In some cases the intact skin is prestreched, like wetsuits around the
diver's body, and in other cases the intact skin is under compression.
Small circular holes punched on the skin may widen or close into
ellipses, or shrink and remain circular, depending on preexisting
stresses.
Aging
Tissue homeostasis generally declines with age, in part because stem/progenitor cells fail to self-renew or differentiate. In the skin of mice, mitochondrial oxidative stress can promote cellular senescence and aging phenotypes. Ordinarily mitochondrial superoxide dismutase (SOD2)

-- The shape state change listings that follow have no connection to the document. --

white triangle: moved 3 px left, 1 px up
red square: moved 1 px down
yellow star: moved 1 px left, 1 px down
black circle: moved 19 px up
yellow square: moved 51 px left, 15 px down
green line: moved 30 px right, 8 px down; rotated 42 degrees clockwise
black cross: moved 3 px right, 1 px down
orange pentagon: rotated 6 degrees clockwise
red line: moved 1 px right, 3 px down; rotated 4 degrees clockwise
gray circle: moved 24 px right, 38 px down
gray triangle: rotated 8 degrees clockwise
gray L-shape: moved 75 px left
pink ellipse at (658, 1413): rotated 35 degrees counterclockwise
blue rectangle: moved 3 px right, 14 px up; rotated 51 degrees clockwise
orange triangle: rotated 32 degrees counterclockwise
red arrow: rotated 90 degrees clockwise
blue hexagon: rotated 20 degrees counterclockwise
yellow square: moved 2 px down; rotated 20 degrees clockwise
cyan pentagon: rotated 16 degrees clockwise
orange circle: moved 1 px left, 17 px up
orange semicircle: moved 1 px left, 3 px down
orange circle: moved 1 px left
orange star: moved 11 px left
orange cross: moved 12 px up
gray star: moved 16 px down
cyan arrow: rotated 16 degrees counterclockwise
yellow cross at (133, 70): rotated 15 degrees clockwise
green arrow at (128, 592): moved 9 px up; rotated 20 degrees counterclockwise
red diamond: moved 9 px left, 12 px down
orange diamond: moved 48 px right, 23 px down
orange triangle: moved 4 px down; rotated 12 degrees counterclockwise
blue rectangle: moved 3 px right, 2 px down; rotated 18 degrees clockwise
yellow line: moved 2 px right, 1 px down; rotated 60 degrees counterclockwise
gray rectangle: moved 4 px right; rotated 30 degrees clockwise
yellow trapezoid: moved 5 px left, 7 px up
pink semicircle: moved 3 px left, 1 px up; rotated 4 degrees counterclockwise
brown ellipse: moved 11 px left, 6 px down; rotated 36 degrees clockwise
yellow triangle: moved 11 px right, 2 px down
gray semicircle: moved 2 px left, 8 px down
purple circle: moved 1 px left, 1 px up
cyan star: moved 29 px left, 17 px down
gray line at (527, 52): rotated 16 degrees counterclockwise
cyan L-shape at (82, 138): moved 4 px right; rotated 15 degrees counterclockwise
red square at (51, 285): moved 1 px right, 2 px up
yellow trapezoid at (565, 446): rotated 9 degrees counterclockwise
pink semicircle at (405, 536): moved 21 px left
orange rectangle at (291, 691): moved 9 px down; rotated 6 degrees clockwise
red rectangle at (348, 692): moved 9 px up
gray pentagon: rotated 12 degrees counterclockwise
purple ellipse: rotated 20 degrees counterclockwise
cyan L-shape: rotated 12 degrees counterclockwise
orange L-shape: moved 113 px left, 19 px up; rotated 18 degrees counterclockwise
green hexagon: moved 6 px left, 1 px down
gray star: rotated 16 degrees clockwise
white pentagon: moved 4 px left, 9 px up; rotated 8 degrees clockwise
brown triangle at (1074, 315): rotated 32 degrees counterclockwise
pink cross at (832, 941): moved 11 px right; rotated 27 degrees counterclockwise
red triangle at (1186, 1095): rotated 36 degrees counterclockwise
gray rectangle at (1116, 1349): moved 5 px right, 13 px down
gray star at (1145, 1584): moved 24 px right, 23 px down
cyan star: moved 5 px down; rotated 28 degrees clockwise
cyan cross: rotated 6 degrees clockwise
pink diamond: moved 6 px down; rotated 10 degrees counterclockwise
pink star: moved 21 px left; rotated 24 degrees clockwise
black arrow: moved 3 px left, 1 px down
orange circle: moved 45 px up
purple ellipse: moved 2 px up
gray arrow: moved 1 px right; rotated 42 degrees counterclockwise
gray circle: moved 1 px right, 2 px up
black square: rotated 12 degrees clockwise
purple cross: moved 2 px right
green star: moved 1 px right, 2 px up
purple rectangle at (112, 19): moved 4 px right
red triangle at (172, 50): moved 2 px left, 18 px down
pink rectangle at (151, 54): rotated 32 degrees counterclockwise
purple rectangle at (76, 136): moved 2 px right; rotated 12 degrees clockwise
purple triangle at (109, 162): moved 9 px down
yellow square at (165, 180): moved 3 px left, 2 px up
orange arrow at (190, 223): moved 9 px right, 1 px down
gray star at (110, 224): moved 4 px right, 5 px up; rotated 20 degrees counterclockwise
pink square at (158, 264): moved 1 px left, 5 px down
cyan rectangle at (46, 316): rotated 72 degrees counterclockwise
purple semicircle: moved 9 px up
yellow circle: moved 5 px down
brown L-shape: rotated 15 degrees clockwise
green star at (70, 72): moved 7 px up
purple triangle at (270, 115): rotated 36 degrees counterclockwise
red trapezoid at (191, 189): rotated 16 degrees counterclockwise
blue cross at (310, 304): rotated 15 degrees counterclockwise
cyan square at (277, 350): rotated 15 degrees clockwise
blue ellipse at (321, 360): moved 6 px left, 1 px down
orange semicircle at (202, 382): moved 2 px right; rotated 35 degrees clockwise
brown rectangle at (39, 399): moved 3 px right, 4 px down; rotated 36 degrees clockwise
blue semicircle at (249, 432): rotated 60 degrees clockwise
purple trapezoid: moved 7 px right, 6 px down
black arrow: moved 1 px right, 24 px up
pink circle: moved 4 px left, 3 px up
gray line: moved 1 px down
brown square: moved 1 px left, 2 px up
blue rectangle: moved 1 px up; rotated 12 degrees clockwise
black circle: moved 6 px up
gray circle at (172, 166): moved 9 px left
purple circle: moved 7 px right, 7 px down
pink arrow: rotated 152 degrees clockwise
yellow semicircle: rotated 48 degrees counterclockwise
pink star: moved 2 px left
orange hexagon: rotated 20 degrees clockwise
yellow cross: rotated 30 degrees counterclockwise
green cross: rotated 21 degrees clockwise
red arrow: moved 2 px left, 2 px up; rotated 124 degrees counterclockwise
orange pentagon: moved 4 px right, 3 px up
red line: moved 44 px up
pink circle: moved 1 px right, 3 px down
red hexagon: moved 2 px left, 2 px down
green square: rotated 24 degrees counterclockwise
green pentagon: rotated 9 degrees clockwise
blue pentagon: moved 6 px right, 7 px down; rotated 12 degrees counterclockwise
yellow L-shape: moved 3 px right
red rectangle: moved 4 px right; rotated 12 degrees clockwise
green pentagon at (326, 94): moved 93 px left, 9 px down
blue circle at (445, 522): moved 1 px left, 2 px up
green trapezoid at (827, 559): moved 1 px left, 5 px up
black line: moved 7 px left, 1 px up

protects against oxidative stress. Using a mouse model of genetic
SOD2 deficiency, it was shown that failure to express this important
antioxidant enzyme in epidermal cells caused cellular senescence,
nuclear DNA damage, and irreversible arrest of proliferation of a fraction of keratinocytes.
Skin aging is caused in part by TGF-β, which reduces the subcutaneous fat that gives skin a pleasant appearance and texture. TGF-β does this by blocking the conversion of dermal fibroblasts into fat cells; with fewer fat cells underneath to provide support, the skin becomes saggy and wrinkled. Subcutaneous fat also produces cathelicidin, which is a peptide that fights bacterial infections.
Society and culture
The term "skin" may also refer to the covering of a small animal, such as a sheep, goat (goatskin), pig, snake (snakeskin) etc. or the young of a large animal.
The term hides or rawhide refers to the covering of a large adult animal such as a cow, buffalo, horse etc.
Skins and hides from the different animals are used for clothing, bags and other consumer products, usually in the form of leather, but also as furs.